Short exercise: Return each line of the records with nothing changed, pictures excepted.

Data entries

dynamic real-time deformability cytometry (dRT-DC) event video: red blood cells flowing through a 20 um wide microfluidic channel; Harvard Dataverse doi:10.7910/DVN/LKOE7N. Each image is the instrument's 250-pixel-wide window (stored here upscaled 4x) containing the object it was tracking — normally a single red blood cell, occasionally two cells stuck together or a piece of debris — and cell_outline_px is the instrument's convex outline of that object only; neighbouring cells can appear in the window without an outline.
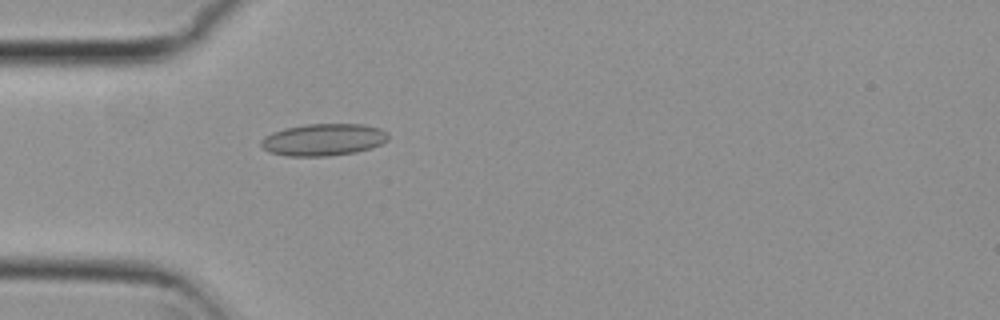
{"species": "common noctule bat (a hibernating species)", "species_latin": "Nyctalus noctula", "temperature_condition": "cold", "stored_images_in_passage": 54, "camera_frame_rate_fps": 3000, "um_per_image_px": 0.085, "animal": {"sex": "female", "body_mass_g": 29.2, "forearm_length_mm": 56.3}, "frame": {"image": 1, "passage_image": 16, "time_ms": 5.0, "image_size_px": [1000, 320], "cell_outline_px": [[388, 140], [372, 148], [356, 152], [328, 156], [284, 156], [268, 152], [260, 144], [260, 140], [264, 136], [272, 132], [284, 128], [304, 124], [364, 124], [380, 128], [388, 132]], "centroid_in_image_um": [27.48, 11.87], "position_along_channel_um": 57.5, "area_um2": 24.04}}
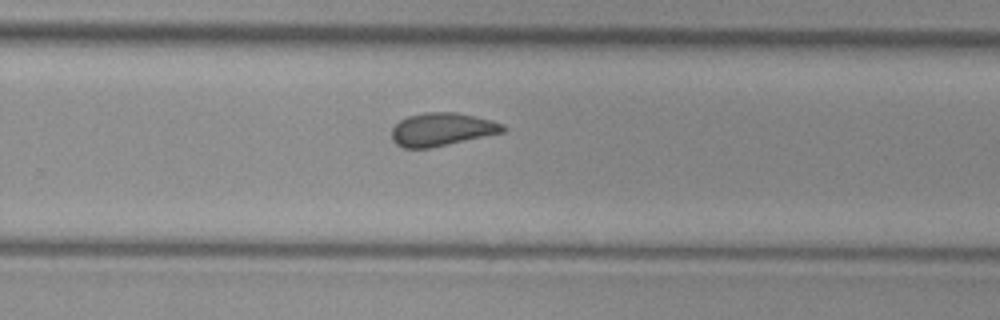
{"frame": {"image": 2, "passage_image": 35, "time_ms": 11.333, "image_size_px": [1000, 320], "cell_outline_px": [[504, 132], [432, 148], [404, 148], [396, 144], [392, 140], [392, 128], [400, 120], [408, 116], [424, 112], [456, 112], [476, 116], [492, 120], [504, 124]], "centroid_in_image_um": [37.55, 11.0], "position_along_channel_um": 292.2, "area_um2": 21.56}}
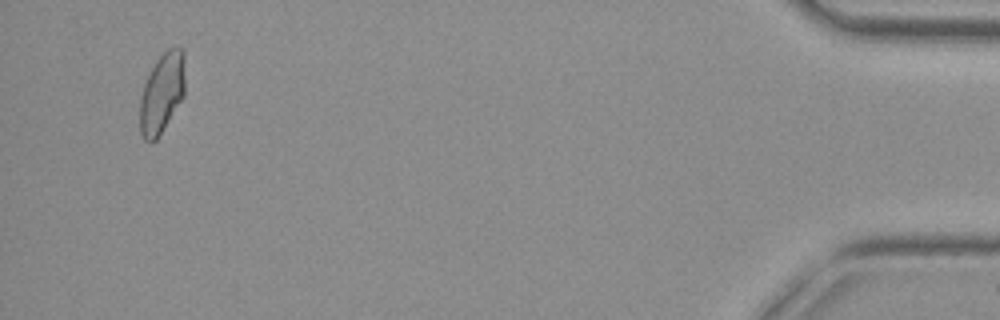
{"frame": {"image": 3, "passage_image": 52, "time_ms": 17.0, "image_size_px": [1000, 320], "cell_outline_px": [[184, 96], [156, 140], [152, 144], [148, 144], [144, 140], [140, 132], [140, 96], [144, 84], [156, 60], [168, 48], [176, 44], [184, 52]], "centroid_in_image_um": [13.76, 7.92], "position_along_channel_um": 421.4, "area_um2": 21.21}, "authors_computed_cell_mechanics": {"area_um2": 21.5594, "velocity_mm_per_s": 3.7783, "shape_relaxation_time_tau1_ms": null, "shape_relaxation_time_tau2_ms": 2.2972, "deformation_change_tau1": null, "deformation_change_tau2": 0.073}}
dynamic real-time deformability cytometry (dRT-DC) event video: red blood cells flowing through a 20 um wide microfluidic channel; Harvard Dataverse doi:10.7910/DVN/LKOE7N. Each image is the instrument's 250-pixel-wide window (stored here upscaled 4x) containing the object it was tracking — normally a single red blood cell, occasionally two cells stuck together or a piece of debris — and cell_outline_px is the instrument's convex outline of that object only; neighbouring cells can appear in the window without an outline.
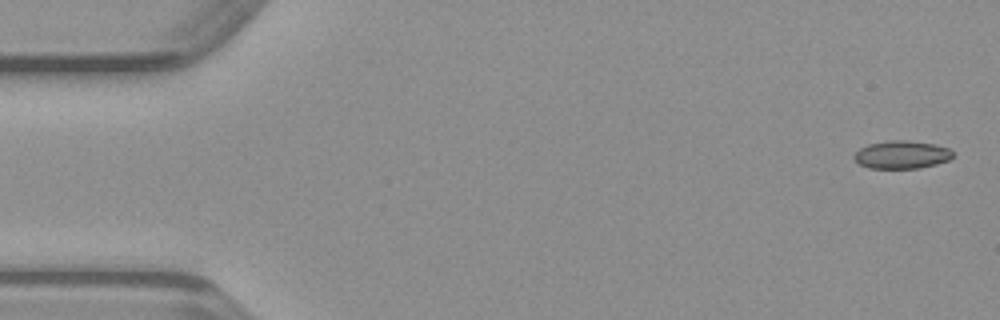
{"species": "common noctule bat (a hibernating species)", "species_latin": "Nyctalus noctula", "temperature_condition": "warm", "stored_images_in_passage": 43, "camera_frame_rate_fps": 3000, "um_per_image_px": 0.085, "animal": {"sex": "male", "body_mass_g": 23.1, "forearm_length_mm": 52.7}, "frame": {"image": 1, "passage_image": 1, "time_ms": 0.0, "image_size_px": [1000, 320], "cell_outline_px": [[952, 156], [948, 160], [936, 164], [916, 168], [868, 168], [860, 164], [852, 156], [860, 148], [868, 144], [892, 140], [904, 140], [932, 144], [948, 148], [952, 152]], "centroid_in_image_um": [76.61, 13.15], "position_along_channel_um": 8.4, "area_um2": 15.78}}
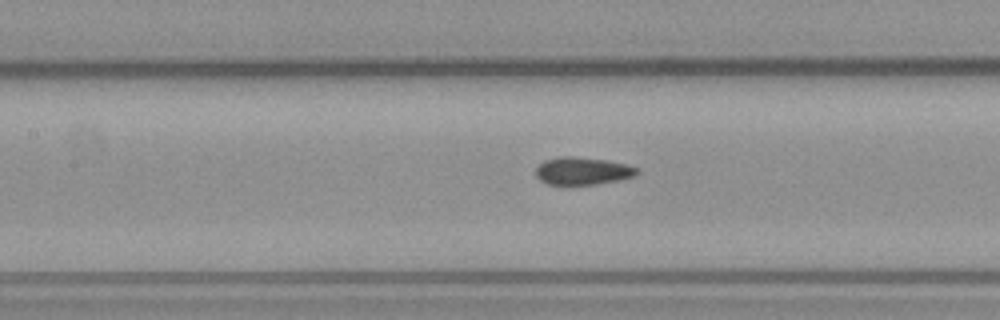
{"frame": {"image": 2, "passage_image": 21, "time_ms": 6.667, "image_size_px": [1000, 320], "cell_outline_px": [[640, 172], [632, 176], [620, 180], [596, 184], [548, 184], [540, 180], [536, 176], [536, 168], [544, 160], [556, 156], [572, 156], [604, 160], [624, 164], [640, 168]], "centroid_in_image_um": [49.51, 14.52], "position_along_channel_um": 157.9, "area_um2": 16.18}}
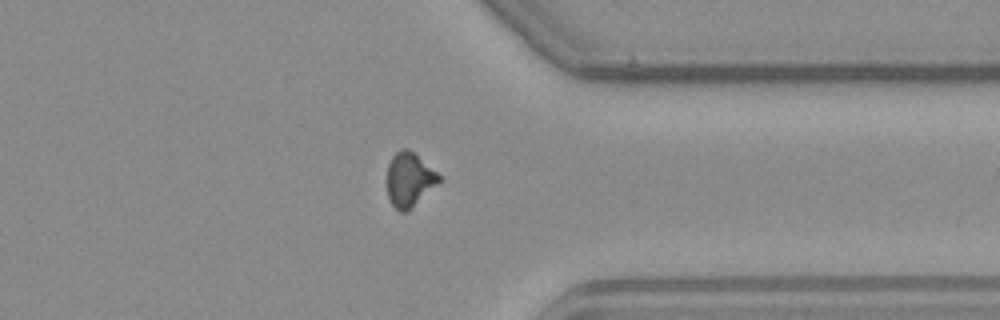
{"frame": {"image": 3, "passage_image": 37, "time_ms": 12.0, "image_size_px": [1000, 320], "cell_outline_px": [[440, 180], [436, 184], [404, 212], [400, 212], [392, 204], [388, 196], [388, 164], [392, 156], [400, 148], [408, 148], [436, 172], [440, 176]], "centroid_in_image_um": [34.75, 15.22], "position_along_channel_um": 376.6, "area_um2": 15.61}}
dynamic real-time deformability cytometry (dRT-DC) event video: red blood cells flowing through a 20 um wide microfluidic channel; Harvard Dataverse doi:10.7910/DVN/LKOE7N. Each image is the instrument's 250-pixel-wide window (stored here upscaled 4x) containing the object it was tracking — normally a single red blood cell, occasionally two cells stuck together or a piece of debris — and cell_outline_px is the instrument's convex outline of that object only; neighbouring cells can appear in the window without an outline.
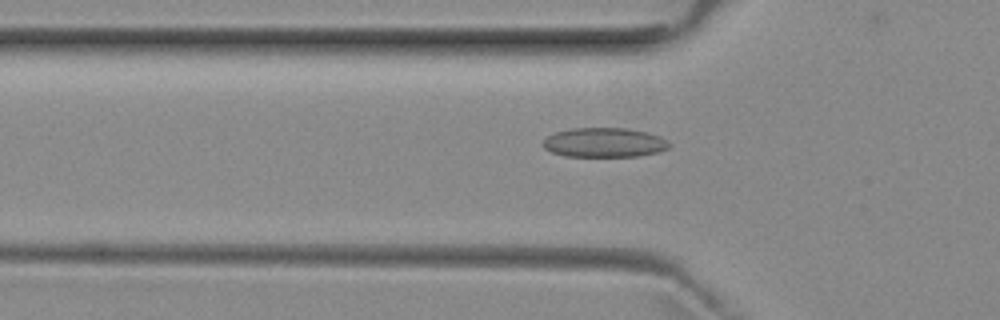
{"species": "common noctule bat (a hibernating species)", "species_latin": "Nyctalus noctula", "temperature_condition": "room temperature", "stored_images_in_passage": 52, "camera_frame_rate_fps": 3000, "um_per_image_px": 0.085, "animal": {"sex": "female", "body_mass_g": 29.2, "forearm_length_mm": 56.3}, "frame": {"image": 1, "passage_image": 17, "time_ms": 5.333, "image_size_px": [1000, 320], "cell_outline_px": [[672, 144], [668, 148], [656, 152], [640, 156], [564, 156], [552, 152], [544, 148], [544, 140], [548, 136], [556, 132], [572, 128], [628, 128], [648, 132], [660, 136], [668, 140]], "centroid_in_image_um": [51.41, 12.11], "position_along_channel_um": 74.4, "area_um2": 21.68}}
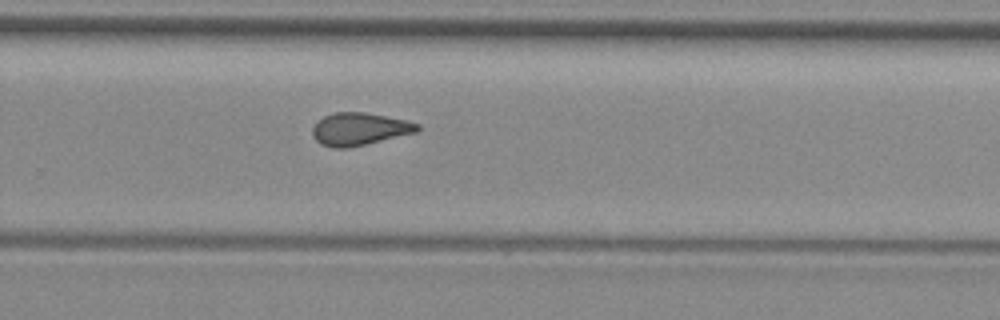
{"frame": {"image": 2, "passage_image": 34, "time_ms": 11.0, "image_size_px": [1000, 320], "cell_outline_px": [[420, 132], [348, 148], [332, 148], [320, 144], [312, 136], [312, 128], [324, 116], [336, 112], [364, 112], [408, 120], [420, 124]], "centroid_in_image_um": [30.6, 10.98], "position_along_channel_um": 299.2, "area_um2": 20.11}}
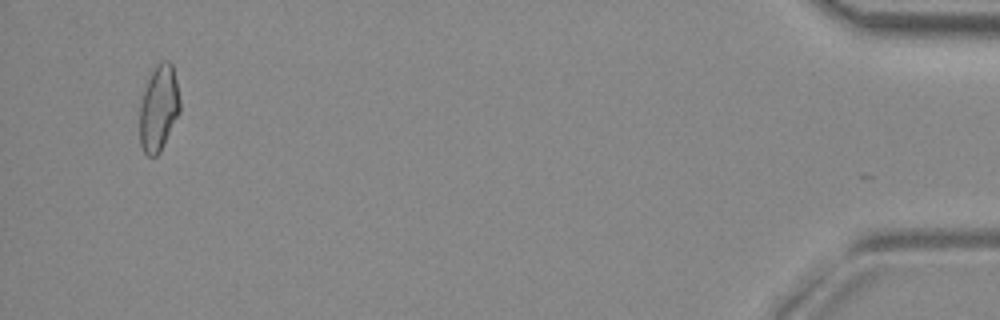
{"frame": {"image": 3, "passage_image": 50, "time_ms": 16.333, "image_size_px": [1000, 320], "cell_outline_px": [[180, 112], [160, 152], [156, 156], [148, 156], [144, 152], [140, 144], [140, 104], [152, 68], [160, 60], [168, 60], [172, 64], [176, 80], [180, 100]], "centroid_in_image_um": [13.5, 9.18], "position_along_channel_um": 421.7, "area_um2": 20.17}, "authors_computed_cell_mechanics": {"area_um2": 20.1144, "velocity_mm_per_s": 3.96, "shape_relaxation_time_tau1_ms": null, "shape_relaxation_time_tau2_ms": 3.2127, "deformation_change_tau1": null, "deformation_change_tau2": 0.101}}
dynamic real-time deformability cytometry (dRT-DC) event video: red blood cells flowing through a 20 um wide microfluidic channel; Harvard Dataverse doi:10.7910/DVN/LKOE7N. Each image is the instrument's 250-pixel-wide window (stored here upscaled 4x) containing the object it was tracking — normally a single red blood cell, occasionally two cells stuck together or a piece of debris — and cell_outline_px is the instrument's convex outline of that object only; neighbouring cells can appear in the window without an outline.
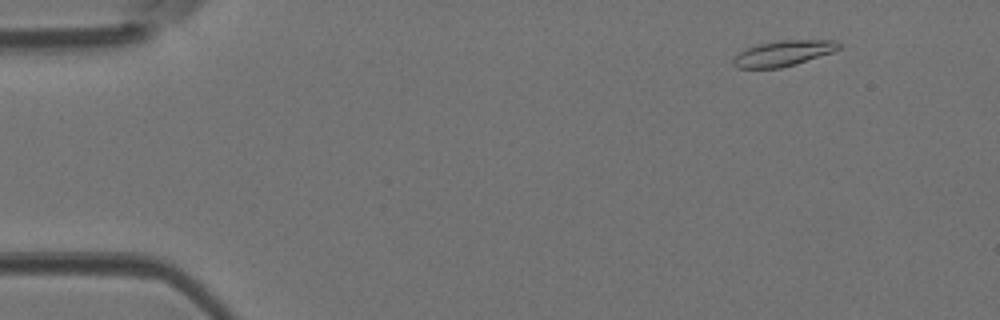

In response:
dynamic real-time deformability cytometry (dRT-DC) event video: red blood cells flowing through a 20 um wide microfluidic channel; Harvard Dataverse doi:10.7910/DVN/LKOE7N. Each image is the instrument's 250-pixel-wide window (stored here upscaled 4x) containing the object it was tracking — normally a single red blood cell, occasionally two cells stuck together or a piece of debris — and cell_outline_px is the instrument's convex outline of that object only; neighbouring cells can appear in the window without an outline.
{"species": "common noctule bat (a hibernating species)", "species_latin": "Nyctalus noctula", "temperature_condition": "cold", "stored_images_in_passage": 54, "camera_frame_rate_fps": 3000, "um_per_image_px": 0.085, "animal": {"sex": "female", "body_mass_g": 29.2, "forearm_length_mm": 56.3}, "frame": {"image": 1, "passage_image": 16, "time_ms": 5.0, "image_size_px": [1000, 320], "cell_outline_px": [[388, 140], [372, 148], [356, 152], [328, 156], [284, 156], [268, 152], [260, 144], [260, 140], [264, 136], [272, 132], [284, 128], [304, 124], [364, 124], [380, 128], [388, 132]], "centroid_in_image_um": [27.48, 11.87], "position_along_channel_um": 57.5, "area_um2": 24.04}}
{"frame": {"image": 2, "passage_image": 35, "time_ms": 11.333, "image_size_px": [1000, 320], "cell_outline_px": [[504, 132], [432, 148], [404, 148], [396, 144], [392, 140], [392, 128], [400, 120], [408, 116], [424, 112], [456, 112], [476, 116], [492, 120], [504, 124]], "centroid_in_image_um": [37.55, 11.0], "position_along_channel_um": 292.2, "area_um2": 21.56}}
{"frame": {"image": 3, "passage_image": 52, "time_ms": 17.0, "image_size_px": [1000, 320], "cell_outline_px": [[184, 96], [156, 140], [152, 144], [148, 144], [144, 140], [140, 132], [140, 96], [144, 84], [156, 60], [168, 48], [176, 44], [184, 52]], "centroid_in_image_um": [13.76, 7.92], "position_along_channel_um": 421.4, "area_um2": 21.21}, "authors_computed_cell_mechanics": {"area_um2": 21.5594, "velocity_mm_per_s": 3.7783, "shape_relaxation_time_tau1_ms": null, "shape_relaxation_time_tau2_ms": 2.2972, "deformation_change_tau1": null, "deformation_change_tau2": 0.073}}
dynamic real-time deformability cytometry (dRT-DC) event video: red blood cells flowing through a 20 um wide microfluidic channel; Harvard Dataverse doi:10.7910/DVN/LKOE7N. Each image is the instrument's 250-pixel-wide window (stored here upscaled 4x) containing the object it was tracking — normally a single red blood cell, occasionally two cells stuck together or a piece of debris — and cell_outline_px is the instrument's convex outline of that object only; neighbouring cells can appear in the window without an outline.
{"species": "common noctule bat (a hibernating species)", "species_latin": "Nyctalus noctula", "temperature_condition": "warm", "stored_images_in_passage": 43, "camera_frame_rate_fps": 3000, "um_per_image_px": 0.085, "animal": {"sex": "male", "body_mass_g": 23.1, "forearm_length_mm": 52.7}, "frame": {"image": 1, "passage_image": 1, "time_ms": 0.0, "image_size_px": [1000, 320], "cell_outline_px": [[952, 156], [948, 160], [936, 164], [916, 168], [868, 168], [860, 164], [852, 156], [860, 148], [868, 144], [892, 140], [904, 140], [932, 144], [948, 148], [952, 152]], "centroid_in_image_um": [76.61, 13.15], "position_along_channel_um": 8.4, "area_um2": 15.78}}
{"frame": {"image": 2, "passage_image": 21, "time_ms": 6.667, "image_size_px": [1000, 320], "cell_outline_px": [[640, 172], [632, 176], [620, 180], [596, 184], [548, 184], [540, 180], [536, 176], [536, 168], [544, 160], [556, 156], [572, 156], [604, 160], [624, 164], [640, 168]], "centroid_in_image_um": [49.51, 14.52], "position_along_channel_um": 157.9, "area_um2": 16.18}}
{"frame": {"image": 3, "passage_image": 37, "time_ms": 12.0, "image_size_px": [1000, 320], "cell_outline_px": [[440, 180], [436, 184], [404, 212], [400, 212], [392, 204], [388, 196], [388, 164], [392, 156], [400, 148], [408, 148], [436, 172], [440, 176]], "centroid_in_image_um": [34.75, 15.22], "position_along_channel_um": 376.6, "area_um2": 15.61}}
dynamic real-time deformability cytometry (dRT-DC) event video: red blood cells flowing through a 20 um wide microfluidic channel; Harvard Dataverse doi:10.7910/DVN/LKOE7N. Each image is the instrument's 250-pixel-wide window (stored here upscaled 4x) containing the object it was tracking — normally a single red blood cell, occasionally two cells stuck together or a piece of debris — and cell_outline_px is the instrument's convex outline of that object only; neighbouring cells can appear in the window without an outline.
{"species": "common noctule bat (a hibernating species)", "species_latin": "Nyctalus noctula", "temperature_condition": "room temperature", "stored_images_in_passage": 52, "camera_frame_rate_fps": 3000, "um_per_image_px": 0.085, "animal": {"sex": "female", "body_mass_g": 29.2, "forearm_length_mm": 56.3}, "frame": {"image": 1, "passage_image": 17, "time_ms": 5.333, "image_size_px": [1000, 320], "cell_outline_px": [[672, 144], [668, 148], [656, 152], [640, 156], [564, 156], [552, 152], [544, 148], [544, 140], [548, 136], [556, 132], [572, 128], [628, 128], [648, 132], [660, 136], [668, 140]], "centroid_in_image_um": [51.41, 12.11], "position_along_channel_um": 74.4, "area_um2": 21.68}}
{"frame": {"image": 2, "passage_image": 34, "time_ms": 11.0, "image_size_px": [1000, 320], "cell_outline_px": [[420, 132], [348, 148], [332, 148], [320, 144], [312, 136], [312, 128], [324, 116], [336, 112], [364, 112], [408, 120], [420, 124]], "centroid_in_image_um": [30.6, 10.98], "position_along_channel_um": 299.2, "area_um2": 20.11}}
{"frame": {"image": 3, "passage_image": 50, "time_ms": 16.333, "image_size_px": [1000, 320], "cell_outline_px": [[180, 112], [160, 152], [156, 156], [148, 156], [144, 152], [140, 144], [140, 104], [152, 68], [160, 60], [168, 60], [172, 64], [176, 80], [180, 100]], "centroid_in_image_um": [13.5, 9.18], "position_along_channel_um": 421.7, "area_um2": 20.17}, "authors_computed_cell_mechanics": {"area_um2": 20.1144, "velocity_mm_per_s": 3.96, "shape_relaxation_time_tau1_ms": null, "shape_relaxation_time_tau2_ms": 3.2127, "deformation_change_tau1": null, "deformation_change_tau2": 0.101}}
dynamic real-time deformability cytometry (dRT-DC) event video: red blood cells flowing through a 20 um wide microfluidic channel; Harvard Dataverse doi:10.7910/DVN/LKOE7N. Each image is the instrument's 250-pixel-wide window (stored here upscaled 4x) containing the object it was tracking — normally a single red blood cell, occasionally two cells stuck together or a piece of debris — and cell_outline_px is the instrument's convex outline of that object only; neighbouring cells can appear in the window without an outline.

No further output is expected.